Thanks to artificial intelligence, a pair of robot legs was taught how to walk on their own. Well, to be specific, thanks to reinforcement learning (the training technique that teaches AIs complex behavior via trial and error), Cassie learned to walk from scratch. The robot legs are also capable of walking in a crouch and while carrying a load. Unlike the viral robots from Boston Dynamics, Cassie can’t dance, as MIT Technology Review details:
Reinforcement learning has been used to train bots to walk inside simulations before, but transferring that ability to the real world is hard. “Many of the videos that you see of virtual agents are not at all realistic,” says Chelsea Finn, an AI and robotics researcher at Stanford University, who was not involved in the work. Small differences between the simulated physical laws inside a virtual environment and the real physical laws outside it—such as how friction works between a robot’s feet and the ground—can lead to big failures when a robot tries to apply what it has learned. A heavy two-legged robot can lose balance and fall if its movements are even a tiny bit off.
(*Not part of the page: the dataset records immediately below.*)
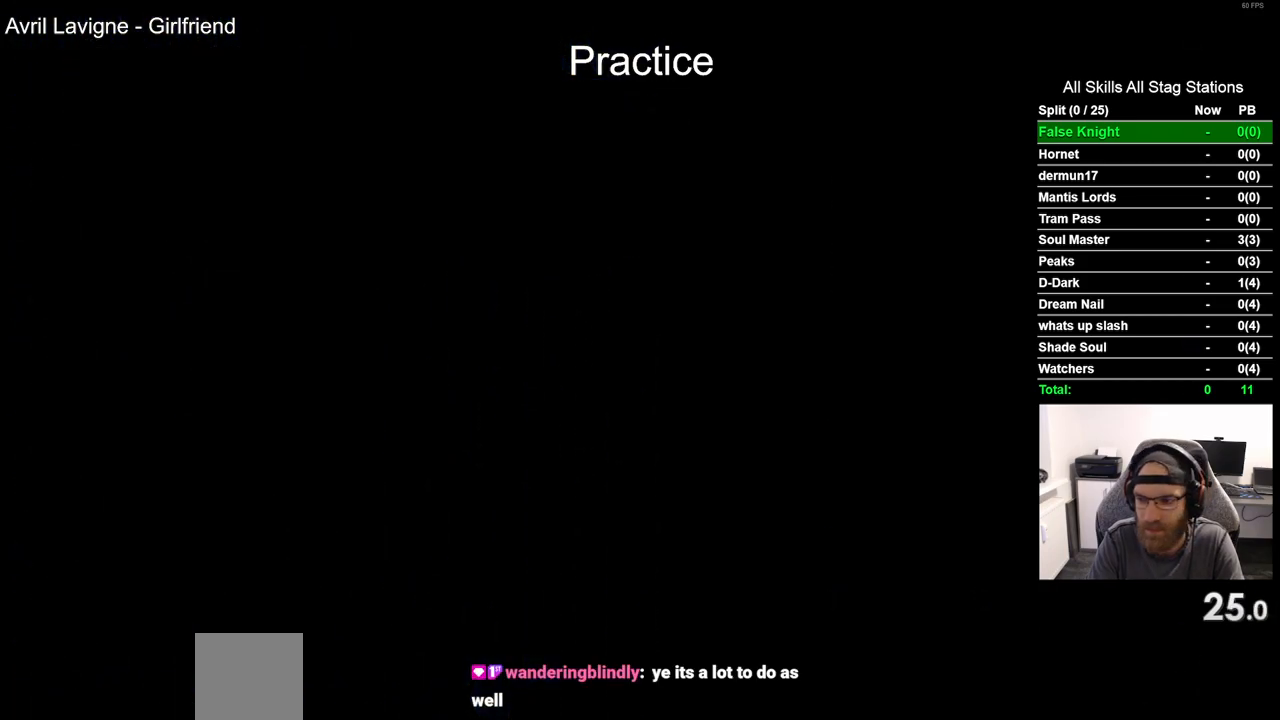
{"dt_ms": 500, "buttons": ["DPAD_LEFT"], "left_stick": "center", "right_stick": "center", "events": []}
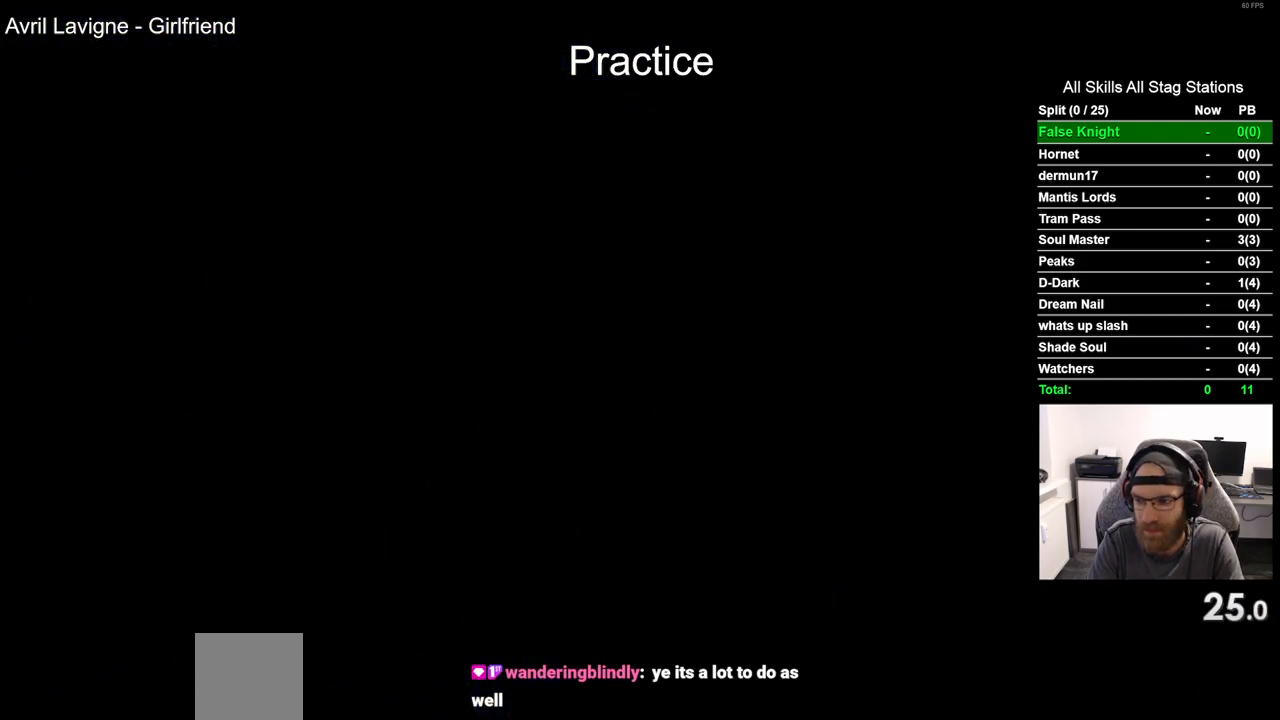
{"dt_ms": 500, "buttons": ["DPAD_LEFT"], "left_stick": "center", "right_stick": "center", "events": []}
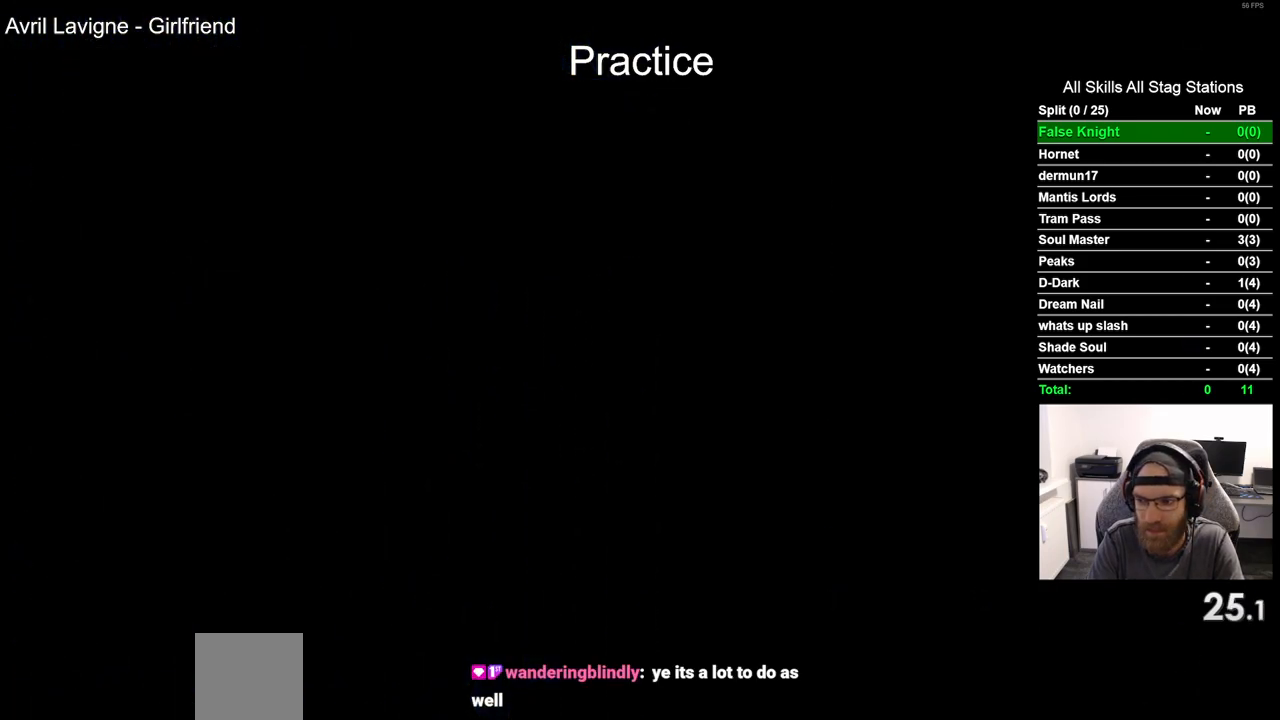
{"dt_ms": 500, "buttons": ["DPAD_LEFT"], "left_stick": "center", "right_stick": "center", "events": []}
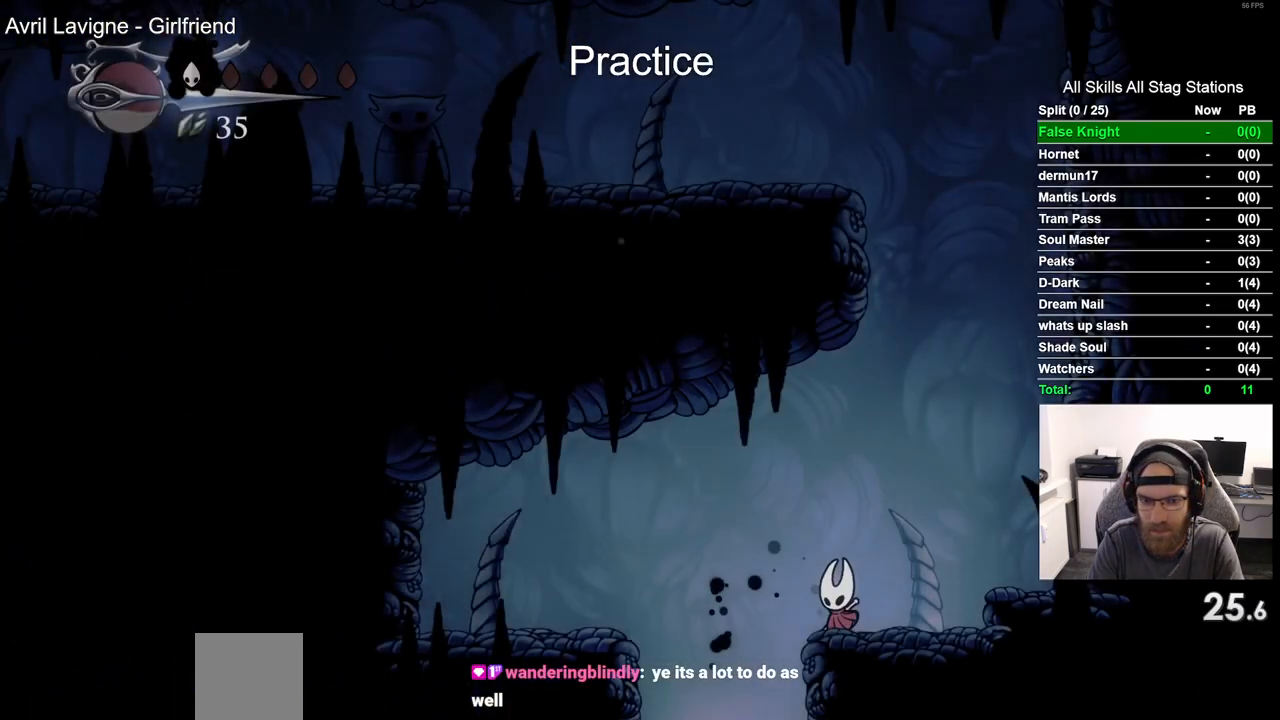
{"dt_ms": 500, "buttons": ["R2", "DPAD_RIGHT"], "left_stick": "center", "right_stick": "center", "events": [[17, "CROSS", "down"], [50, "DPAD_LEFT", "up"], [150, "DPAD_RIGHT", "down"], [367, "R2", "down"], [450, "CROSS", "up"]]}
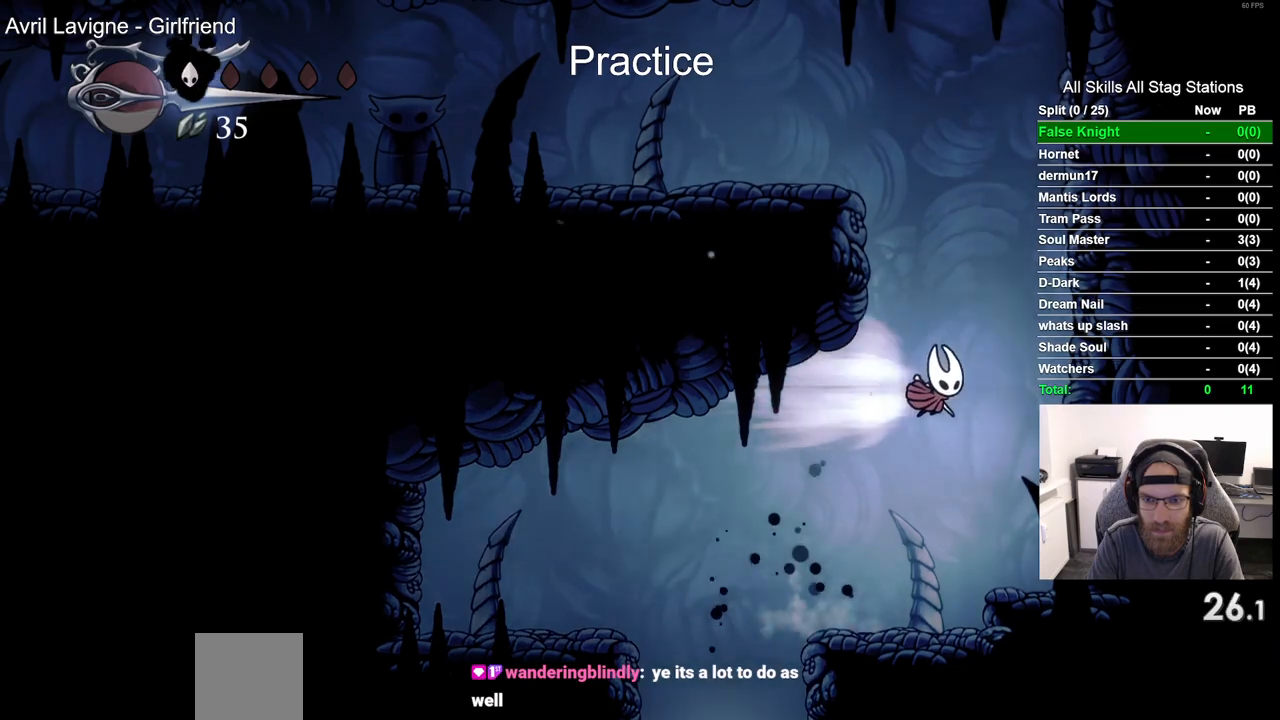
{"dt_ms": 500, "buttons": ["CROSS"], "left_stick": "center", "right_stick": "center", "events": [[83, "R2", "up"], [167, "CROSS", "down"], [400, "CROSS", "up"], [483, "CROSS", "down"], [500, "DPAD_RIGHT", "up"]]}
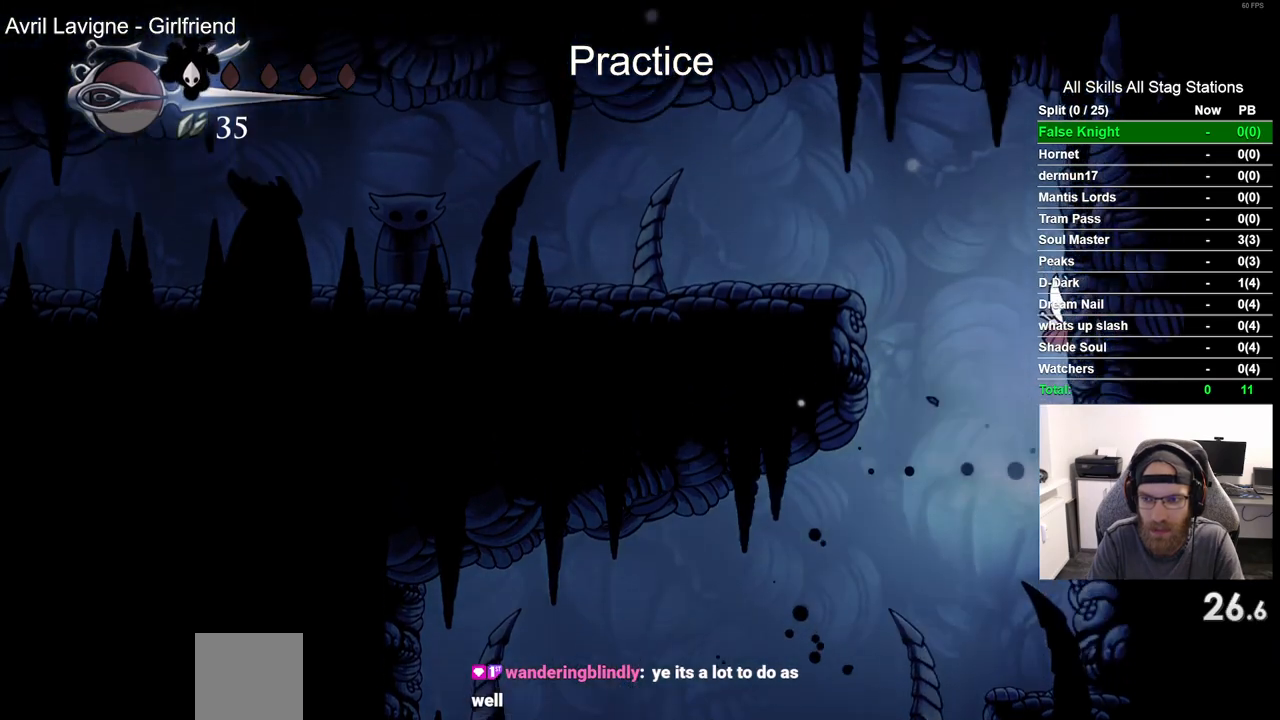
{"dt_ms": 500, "buttons": ["R2", "DPAD_LEFT"], "left_stick": "center", "right_stick": "center", "events": [[83, "DPAD_LEFT", "down"], [283, "CROSS", "up"], [367, "R2", "down"]]}
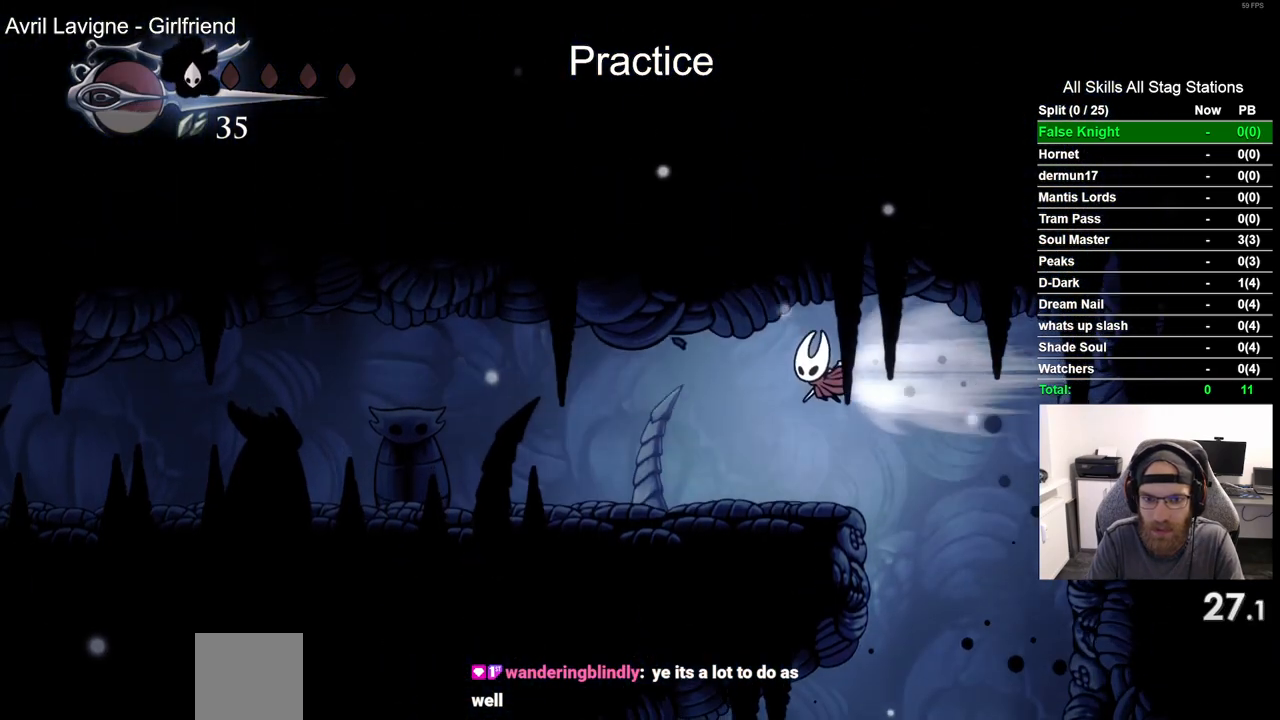
{"dt_ms": 500, "buttons": ["R2", "DPAD_LEFT"], "left_stick": "center", "right_stick": "center", "events": [[100, "R2", "up"], [450, "R2", "down"]]}
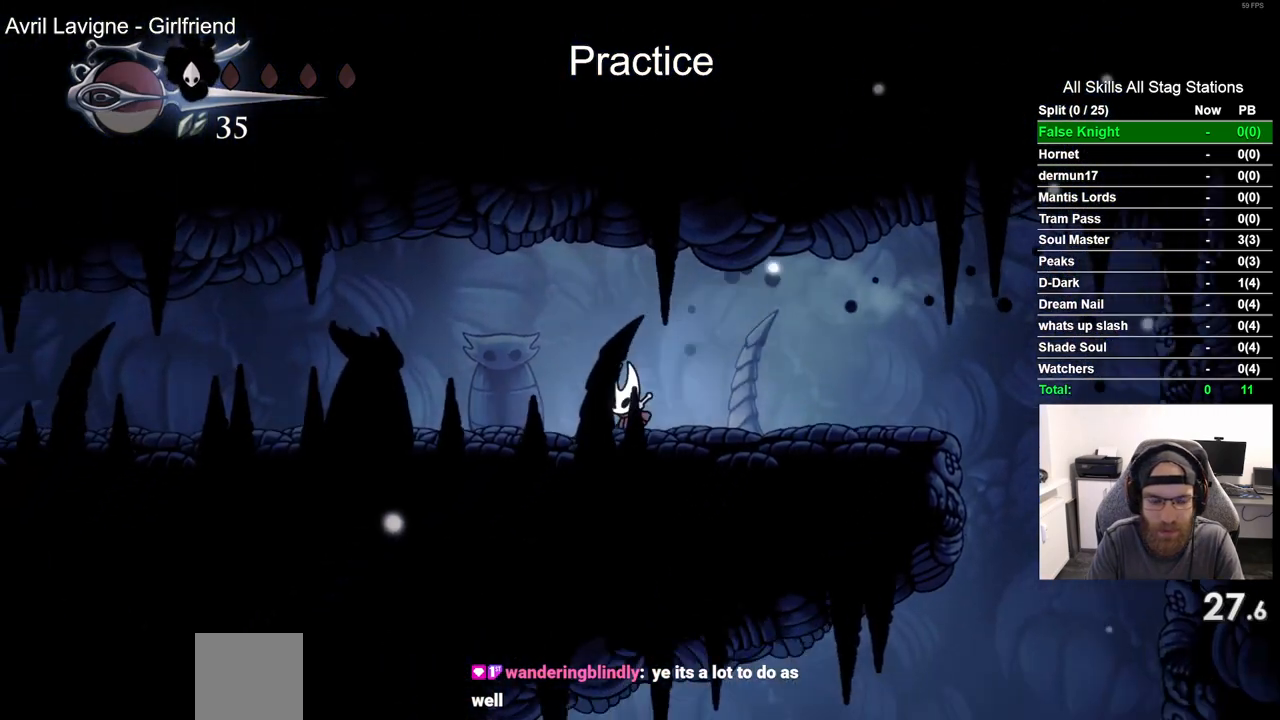
{"dt_ms": 500, "buttons": ["DPAD_LEFT"], "left_stick": "center", "right_stick": "center", "events": [[200, "R2", "up"]]}
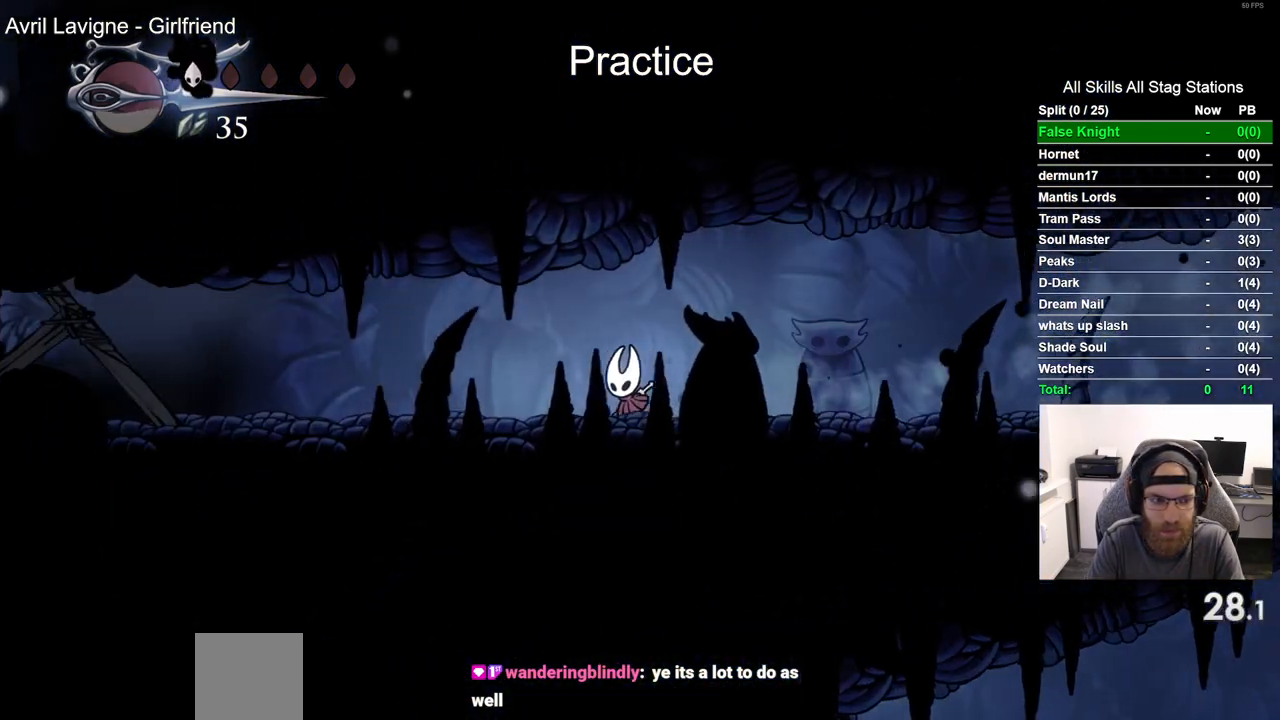
{"dt_ms": 500, "buttons": ["DPAD_LEFT"], "left_stick": "center", "right_stick": "center", "events": [[67, "R2", "down"], [283, "R2", "up"]]}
The real Cassie was able to walk using the model learned in simulation without any extra fine-tuning. It could walk across rough and slippery terrain, carry unexpected loads, and recover from being pushed. During testing, Cassie also damaged two motors in its right leg but was able to adjust its movements to compensate. Finn thinks that this is exciting work. Edward Johns, who leads the Robot Learning Lab at Imperial College London agrees. “This is one of the most successful examples I have seen,” he says.